Enable a **real-time terminal dashboard** for:

- Monitoring layer-by-layer execution
- Tracking memory consumption
- Observing CPU/GPU usage
- Measuring execution time per layer
- Viewing final model statistics

---

## 🔧 Cache Support

Choose your caching strategy:

- **Memory Cache** (default): In-memory caching of layer weights.
- **Redis Cache**: Share cache across multiple processes or machines.
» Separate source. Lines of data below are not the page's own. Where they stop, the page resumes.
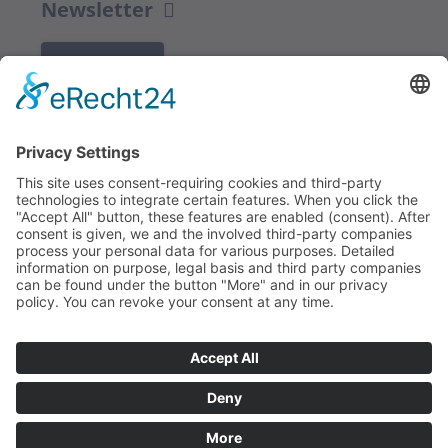
Newsletter
K REGISTRACI
Redakce bbkult.net
Centrum Bavaria Bohemia (CeBB)
Dr. Veronika Hofinger
Freyung 1, 92539 Schönsee
Tel.:
+49 (0)9674 / 92 48 78
veronika.hofinger@cebb.de
Kontakt
Tiráž
© Copyright
bbkult.net
Cookies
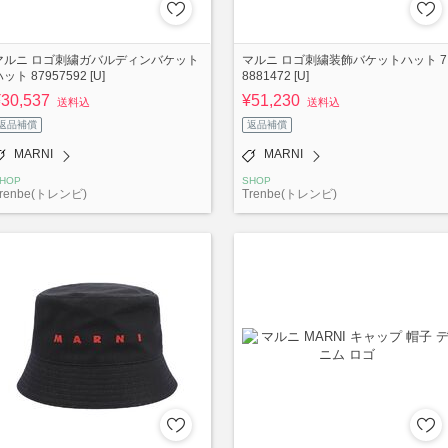
マルニ ロゴ刺繍ガバルディンバケット
マルニ ロゴ刺繍装飾バケットハット 7
ット 87957592 [U]
8881472 [U]
¥30,537
¥51,230
送料込
送料込
返品補償
返品補償
MARNI
MARNI
HOP
SHOP
renbe(トレンビ)
Trenbe(トレンビ)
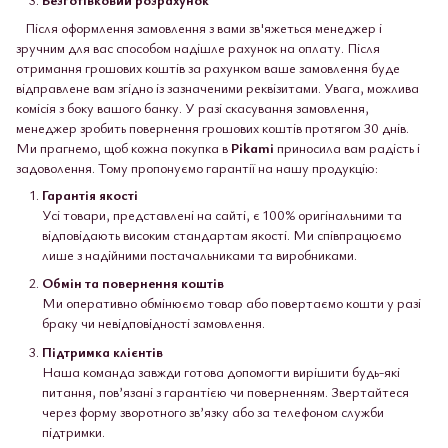
Після оформлення замовлення з вами зв'яжеться менеджер і
зручним для вас способом надішле рахунок на оплату. Після
отримання грошових коштів за рахунком ваше замовлення буде
відправлене вам згідно із зазначеними реквізитами. Увага, можлива
комісія з боку вашого банку. У разі скасування замовлення,
менеджер зробить повернення грошових коштів протягом 30 днів.
Ми прагнемо, щоб кожна покупка в
Pikami
приносила вам радість і
задоволення. Тому пропонуємо гарантії на нашу продукцію:
Гарантія якості
Усі товари, представлені на сайті, є 100% оригінальними та
відповідають високим стандартам якості. Ми співпрацюємо
лише з надійними постачальниками та виробниками.
Обмін та повернення коштів
Ми оперативно обмінюємо товар або повертаємо кошти у разі
браку чи невідповідності замовлення.
Підтримка клієнтів
Наша команда завжди готова допомогти вирішити будь-які
питання, пов’язані з гарантією чи поверненням. Звертайтеся
через форму зворотного зв’язку або за телефоном служби
підтримки.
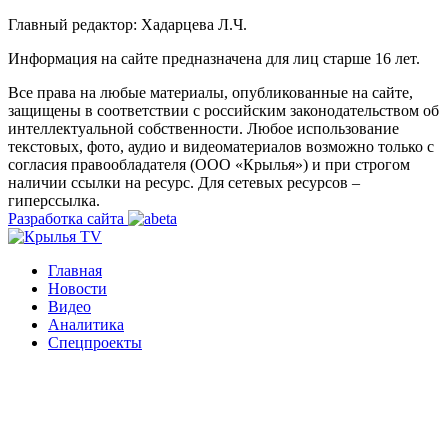
Главный редактор: Хадарцева Л.Ч.
Информация на сайте предназначена для лиц старше 16 лет.
Все права на любые материалы, опубликованные на сайте,
защищены в соответствии с российским законодательством об
интеллектуальной собственности. Любое использование
текстовых, фото, аудио и видеоматериалов возможно только с
согласия правообладателя (ООО «Крылья») и при строгом
наличии ссылки на ресурс. Для сетевых ресурсов –
гиперссылка.
Разработка сайта
Главная
Новости
Видео
Аналитика
Спецпроекты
Example configuration for Redis:

```python
cache_type='redis',
redis_config={'host': 'localhost', 'port': 6379, 'db': 0, 'prefix': 'layer_cache'}
```

---

## 📊 Dashboard Example

![Dashboard Example](./docs/dashboard.png)

## 📁 File Format

- Utilizes **`.safetensors` format with index.json**.
- Compatible with models exported via 🤗 Transformers or custom serialization.

---

## 🤝 Contributing

We welcome pull requests and feature suggestions.  
Please open an issue to discuss major changes before contributing.

---

## 📜 License

MIT License — Feel free to use, fork, and build upon this project.